▶ **Exercises to complete**
#1 According to the biography of David Cecchetto, which university awarded him his Interdisciplinary Ph.D.?
#2 Write out the passage of the David Cecchetto biography from "David received his" up to and including "category for 2011).".
··· Selected extract ···
Artist - Theorist - Composer

David Cecchetto
Background prints: Rosemary Chapman-Smith
Photo credit: Anna Höstman
David Cecchetto is Assistant Professor (New Media History and Criticism) in the Faculty of Liberal Arts & Sciences at OCAD University in Toronto, Canada, where he also teaches and supervises in three of the University's graduate programs (IAMD, CCP, and CADN). His research critiques constructions of technological posthumanism, and sound-based readings of media art are often featured prominently.

David has published articles in Theory, Culture, and Society, Mosaic: a Journal for the Interdisciplinary Study of Literature, and Radical Musicology. He has also authored a chapter in Transdisciplinary Digital Art: Sound, Vision, and the New Screen (Springer, 2008), co-edited Collision: Interarts Practice and Research (CSP, 2009), and has a monograph titled Humanesis: Sound, Discourse, and Technological Posthumanism forthcoming on the Posthumanities series of the University of Minnesota Press.

As an artist, David’s work has spanned a variety of forms and media ranging from sound installation to performance art to composed music for orchestra, soloists, and ensembles. David’s work often uses incongruence, disjunction, and strangeness as tactics towards identifying and exploiting assumed notions of universality, privilege, and knowledge. Digital technologies are regularly featured prominently in David's work, where they are typically turned back on themselves through deconstructive gestures. David has presented his work in Canada, the United States, the United Kingdom, Mexico, and Russia.

David received his Interdisciplinary Ph.D. (with a concentration in Cultural, Social, and Political Thought) from the University of Victoria and, upon receiving his degree, was awarded a 2010 Governor General's Gold Medal (the highest academic honour the University can bestow on a graduate student) as well as the 2011 CAGS/UMI Distinguished Dissertation Award (granted by the Canadian Association of Graduate Studies to the top Canadian dissertation in the fine arts, humanities and social sciences category for 2011).
··· Extracted entries ···
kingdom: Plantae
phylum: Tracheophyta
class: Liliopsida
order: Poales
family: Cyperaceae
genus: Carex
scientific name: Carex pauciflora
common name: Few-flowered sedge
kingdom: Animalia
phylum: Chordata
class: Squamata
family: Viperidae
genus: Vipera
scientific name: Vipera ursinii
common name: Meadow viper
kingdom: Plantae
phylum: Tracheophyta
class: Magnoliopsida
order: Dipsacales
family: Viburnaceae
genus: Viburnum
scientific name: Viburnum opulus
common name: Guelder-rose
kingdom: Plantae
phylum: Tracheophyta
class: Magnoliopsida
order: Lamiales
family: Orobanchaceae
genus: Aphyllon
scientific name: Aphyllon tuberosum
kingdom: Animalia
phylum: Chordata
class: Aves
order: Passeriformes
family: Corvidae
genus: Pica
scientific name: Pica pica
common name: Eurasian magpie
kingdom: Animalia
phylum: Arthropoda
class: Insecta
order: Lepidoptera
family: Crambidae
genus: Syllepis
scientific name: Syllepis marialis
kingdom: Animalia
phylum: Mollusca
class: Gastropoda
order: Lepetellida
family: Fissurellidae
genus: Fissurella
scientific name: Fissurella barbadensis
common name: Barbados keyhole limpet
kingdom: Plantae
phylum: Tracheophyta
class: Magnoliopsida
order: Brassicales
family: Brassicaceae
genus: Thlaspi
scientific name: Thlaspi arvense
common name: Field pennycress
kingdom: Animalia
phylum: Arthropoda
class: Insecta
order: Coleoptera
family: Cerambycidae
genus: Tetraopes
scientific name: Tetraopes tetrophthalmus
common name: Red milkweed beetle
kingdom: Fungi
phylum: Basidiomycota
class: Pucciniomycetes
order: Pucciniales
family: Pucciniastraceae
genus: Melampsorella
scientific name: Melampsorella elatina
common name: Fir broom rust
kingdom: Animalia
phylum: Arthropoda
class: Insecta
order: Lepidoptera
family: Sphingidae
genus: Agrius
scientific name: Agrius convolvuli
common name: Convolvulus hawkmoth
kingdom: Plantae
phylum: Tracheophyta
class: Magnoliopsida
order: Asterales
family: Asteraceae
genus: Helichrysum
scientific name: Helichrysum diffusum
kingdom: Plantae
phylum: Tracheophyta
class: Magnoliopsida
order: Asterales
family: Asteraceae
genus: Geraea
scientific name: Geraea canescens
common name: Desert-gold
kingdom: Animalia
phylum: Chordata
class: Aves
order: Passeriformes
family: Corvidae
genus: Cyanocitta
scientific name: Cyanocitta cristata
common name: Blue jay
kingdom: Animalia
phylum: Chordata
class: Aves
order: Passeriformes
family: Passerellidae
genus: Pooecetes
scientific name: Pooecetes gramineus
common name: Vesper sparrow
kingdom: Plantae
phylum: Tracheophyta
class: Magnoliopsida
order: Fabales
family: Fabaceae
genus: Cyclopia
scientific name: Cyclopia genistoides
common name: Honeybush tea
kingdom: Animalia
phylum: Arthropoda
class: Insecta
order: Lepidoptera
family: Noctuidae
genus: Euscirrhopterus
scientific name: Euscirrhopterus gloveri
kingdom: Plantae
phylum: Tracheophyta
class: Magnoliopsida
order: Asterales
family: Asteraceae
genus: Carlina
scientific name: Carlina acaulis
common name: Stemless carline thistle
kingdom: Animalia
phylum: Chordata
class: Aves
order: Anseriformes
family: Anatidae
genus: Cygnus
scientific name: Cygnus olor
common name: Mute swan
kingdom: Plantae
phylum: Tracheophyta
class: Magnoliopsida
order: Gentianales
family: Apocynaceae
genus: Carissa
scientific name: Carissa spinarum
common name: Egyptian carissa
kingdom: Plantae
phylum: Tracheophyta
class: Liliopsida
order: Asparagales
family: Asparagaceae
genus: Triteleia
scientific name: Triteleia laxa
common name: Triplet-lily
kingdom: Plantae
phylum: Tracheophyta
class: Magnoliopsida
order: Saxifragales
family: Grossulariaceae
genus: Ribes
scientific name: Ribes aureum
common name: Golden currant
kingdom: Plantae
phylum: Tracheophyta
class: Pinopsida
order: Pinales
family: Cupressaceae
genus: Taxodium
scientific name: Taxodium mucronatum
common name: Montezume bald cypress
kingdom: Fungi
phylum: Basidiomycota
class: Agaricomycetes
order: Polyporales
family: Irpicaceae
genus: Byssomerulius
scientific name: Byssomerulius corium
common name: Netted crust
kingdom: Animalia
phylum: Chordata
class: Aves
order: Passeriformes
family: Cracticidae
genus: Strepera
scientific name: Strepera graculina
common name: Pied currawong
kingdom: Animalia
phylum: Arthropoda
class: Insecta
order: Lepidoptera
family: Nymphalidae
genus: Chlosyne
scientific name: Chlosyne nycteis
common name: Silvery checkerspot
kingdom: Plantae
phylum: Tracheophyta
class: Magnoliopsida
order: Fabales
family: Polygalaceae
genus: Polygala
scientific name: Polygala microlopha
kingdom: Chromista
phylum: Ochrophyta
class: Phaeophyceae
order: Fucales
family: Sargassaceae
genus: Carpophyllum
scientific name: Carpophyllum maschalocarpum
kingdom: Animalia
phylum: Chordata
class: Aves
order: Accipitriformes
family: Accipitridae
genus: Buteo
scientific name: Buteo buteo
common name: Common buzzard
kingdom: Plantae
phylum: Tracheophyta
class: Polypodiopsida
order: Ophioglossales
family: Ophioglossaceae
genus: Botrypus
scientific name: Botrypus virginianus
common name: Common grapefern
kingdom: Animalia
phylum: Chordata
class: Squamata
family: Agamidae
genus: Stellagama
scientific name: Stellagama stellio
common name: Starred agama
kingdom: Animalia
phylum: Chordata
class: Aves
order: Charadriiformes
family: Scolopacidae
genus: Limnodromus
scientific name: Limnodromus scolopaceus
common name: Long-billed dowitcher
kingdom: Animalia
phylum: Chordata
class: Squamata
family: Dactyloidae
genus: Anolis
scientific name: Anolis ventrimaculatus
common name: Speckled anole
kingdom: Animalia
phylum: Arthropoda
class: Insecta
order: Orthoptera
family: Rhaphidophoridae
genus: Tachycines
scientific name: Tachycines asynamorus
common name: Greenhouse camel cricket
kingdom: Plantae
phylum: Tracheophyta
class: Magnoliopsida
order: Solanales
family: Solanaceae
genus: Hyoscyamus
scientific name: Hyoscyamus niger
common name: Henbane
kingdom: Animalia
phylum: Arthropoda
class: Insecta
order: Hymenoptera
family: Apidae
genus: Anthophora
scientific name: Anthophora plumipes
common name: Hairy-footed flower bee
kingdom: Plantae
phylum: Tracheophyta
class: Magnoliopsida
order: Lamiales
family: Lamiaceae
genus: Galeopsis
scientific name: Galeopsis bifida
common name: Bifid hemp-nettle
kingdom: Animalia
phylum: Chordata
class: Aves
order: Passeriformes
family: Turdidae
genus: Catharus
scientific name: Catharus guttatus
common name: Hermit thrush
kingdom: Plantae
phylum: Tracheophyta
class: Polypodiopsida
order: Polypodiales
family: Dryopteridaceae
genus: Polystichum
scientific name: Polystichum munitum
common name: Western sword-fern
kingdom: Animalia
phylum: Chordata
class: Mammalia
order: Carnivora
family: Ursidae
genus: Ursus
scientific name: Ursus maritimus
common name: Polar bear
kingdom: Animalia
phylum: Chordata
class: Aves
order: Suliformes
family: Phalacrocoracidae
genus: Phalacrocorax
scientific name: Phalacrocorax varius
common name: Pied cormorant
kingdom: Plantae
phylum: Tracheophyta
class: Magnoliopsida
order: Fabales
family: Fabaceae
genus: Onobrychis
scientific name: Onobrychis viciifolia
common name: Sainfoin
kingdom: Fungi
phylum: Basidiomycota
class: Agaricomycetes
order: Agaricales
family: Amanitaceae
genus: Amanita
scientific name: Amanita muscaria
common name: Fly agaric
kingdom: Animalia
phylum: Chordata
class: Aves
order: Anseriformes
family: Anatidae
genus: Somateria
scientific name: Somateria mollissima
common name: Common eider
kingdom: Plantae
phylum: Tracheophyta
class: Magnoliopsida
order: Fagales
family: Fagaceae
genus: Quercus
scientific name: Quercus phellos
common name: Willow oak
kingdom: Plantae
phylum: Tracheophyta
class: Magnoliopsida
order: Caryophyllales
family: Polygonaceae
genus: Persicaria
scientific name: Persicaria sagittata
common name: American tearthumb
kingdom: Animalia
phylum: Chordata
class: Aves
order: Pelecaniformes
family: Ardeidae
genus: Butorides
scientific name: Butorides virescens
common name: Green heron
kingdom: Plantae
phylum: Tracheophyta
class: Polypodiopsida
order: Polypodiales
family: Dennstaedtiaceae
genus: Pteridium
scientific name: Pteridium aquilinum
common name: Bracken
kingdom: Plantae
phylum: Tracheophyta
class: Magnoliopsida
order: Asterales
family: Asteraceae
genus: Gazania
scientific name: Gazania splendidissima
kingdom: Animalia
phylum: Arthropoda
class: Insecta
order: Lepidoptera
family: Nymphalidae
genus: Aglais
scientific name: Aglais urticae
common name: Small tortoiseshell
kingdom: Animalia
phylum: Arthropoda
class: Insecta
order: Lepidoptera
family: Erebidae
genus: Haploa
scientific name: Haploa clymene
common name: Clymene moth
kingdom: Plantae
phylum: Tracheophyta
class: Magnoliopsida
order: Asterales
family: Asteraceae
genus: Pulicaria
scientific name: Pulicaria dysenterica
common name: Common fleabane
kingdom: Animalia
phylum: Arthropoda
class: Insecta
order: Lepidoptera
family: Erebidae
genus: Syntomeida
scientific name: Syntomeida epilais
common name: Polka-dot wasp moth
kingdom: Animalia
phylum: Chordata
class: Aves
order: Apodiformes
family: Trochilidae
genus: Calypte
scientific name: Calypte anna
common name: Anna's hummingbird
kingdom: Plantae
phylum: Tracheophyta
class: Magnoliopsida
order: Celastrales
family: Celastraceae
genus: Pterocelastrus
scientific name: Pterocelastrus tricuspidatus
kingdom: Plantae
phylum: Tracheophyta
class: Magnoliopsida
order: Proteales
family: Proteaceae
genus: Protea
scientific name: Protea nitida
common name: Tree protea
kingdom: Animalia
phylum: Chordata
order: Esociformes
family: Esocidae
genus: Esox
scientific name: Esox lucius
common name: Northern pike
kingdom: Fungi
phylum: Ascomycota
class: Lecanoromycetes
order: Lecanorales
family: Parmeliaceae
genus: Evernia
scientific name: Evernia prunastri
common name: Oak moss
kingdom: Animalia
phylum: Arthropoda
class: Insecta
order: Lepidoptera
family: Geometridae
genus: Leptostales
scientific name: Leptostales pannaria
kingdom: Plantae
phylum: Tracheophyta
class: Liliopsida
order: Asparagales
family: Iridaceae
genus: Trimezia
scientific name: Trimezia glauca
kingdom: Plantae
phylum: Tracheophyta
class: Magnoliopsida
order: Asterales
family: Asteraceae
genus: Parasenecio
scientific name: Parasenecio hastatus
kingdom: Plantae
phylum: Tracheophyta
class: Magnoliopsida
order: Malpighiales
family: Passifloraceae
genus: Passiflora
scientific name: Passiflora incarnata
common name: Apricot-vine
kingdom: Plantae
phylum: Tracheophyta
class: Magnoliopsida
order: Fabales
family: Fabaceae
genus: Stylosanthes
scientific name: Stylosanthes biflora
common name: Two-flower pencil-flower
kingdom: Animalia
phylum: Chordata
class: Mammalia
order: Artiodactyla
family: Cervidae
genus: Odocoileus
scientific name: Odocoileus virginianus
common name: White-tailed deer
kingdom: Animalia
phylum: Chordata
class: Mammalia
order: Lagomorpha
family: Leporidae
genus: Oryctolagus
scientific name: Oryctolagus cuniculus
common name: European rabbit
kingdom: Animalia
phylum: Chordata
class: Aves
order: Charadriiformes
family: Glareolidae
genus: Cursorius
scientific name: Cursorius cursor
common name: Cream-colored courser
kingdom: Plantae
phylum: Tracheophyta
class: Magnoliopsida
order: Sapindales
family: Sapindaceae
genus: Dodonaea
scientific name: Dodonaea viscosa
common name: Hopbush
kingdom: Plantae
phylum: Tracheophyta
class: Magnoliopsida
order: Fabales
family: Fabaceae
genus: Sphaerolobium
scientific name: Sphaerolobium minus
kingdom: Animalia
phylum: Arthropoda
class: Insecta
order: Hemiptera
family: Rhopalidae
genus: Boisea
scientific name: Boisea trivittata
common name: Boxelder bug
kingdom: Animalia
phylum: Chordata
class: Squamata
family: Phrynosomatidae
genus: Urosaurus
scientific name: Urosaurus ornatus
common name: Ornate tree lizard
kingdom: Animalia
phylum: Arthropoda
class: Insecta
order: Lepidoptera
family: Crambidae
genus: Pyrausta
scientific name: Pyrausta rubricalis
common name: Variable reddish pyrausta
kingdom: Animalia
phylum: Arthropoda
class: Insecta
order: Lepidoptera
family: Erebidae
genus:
···
▶ **Answer section**
#1 The University of Victoria.

#2
David received his Interdisciplinary Ph.D. (with a concentration in Cultural, Social, and Political Thought) from the University of Victoria and, upon receiving his degree, was awarded a 2010 Governor General's Gold Medal (the highest academic honour the University can bestow on a graduate student) as well as the 2011 CAGS/UMI Distinguished Dissertation Award (granted by the Canadian Association of Graduate Studies to the top Canadian dissertation in the fine arts, humanities and social sciences category for 2011).